++++ Records for this task ++++

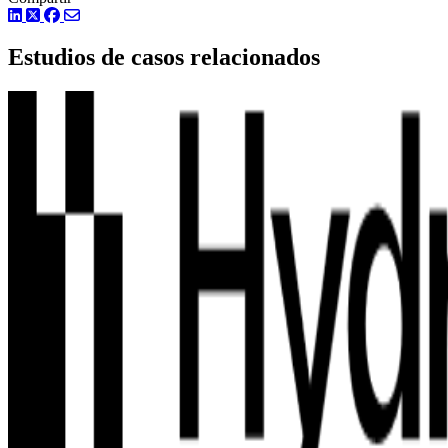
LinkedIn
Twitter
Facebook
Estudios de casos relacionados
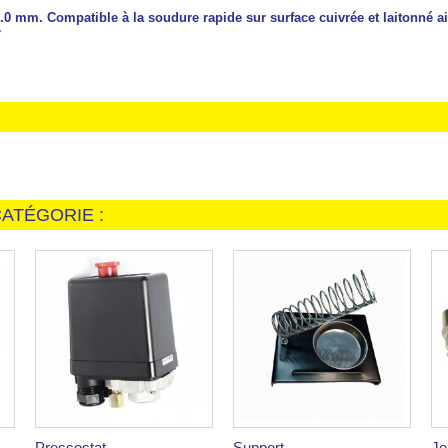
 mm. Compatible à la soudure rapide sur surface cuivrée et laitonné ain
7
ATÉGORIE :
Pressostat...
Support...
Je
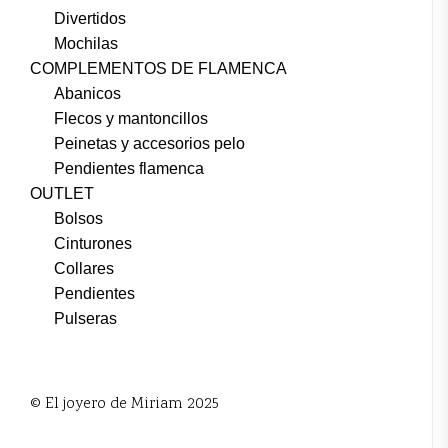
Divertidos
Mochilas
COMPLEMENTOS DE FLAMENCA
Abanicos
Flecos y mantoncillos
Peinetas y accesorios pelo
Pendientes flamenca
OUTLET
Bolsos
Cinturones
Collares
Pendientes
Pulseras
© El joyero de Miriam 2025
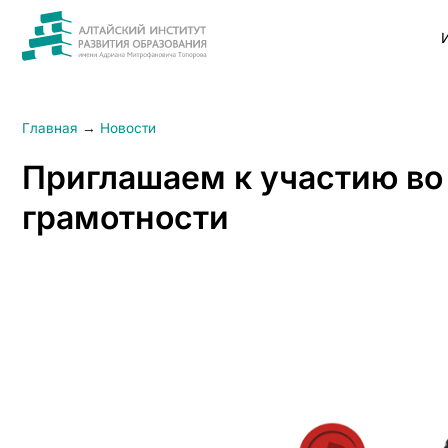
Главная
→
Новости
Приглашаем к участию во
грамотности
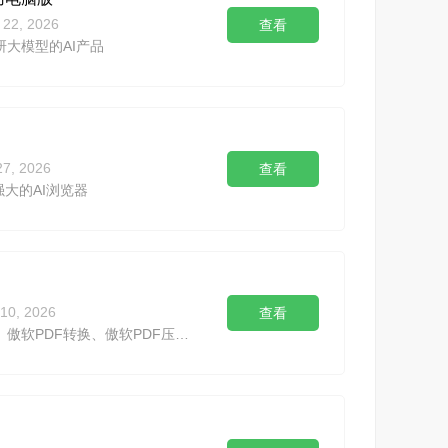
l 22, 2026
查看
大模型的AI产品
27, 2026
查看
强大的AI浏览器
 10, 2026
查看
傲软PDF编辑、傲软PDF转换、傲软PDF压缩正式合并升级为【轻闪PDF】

++++

[Work request] Please set down the records exactly, and keep every image out of the copy.

[Task result]
LinkedIn
Twitter
Facebook
Estudios de casos relacionados
 mm. Compatible à la soudure rapide sur surface cuivrée et laitonné ain
7
ATÉGORIE :
Pressostat...
Support...
Je
Divertidos
Mochilas
COMPLEMENTOS DE FLAMENCA
Abanicos
Flecos y mantoncillos
Peinetas y accesorios pelo
Pendientes flamenca
OUTLET
Bolsos
Cinturones
Collares
Pendientes
Pulseras
© El joyero de Miriam 2025
Главная
→
Новости
Приглашаем к участию во
грамотности
l 22, 2026
查看
大模型的AI产品
27, 2026
查看
强大的AI浏览器
 10, 2026
查看
傲软PDF编辑、傲软PDF转换、傲软PDF压缩正式合并升级为【轻闪PDF】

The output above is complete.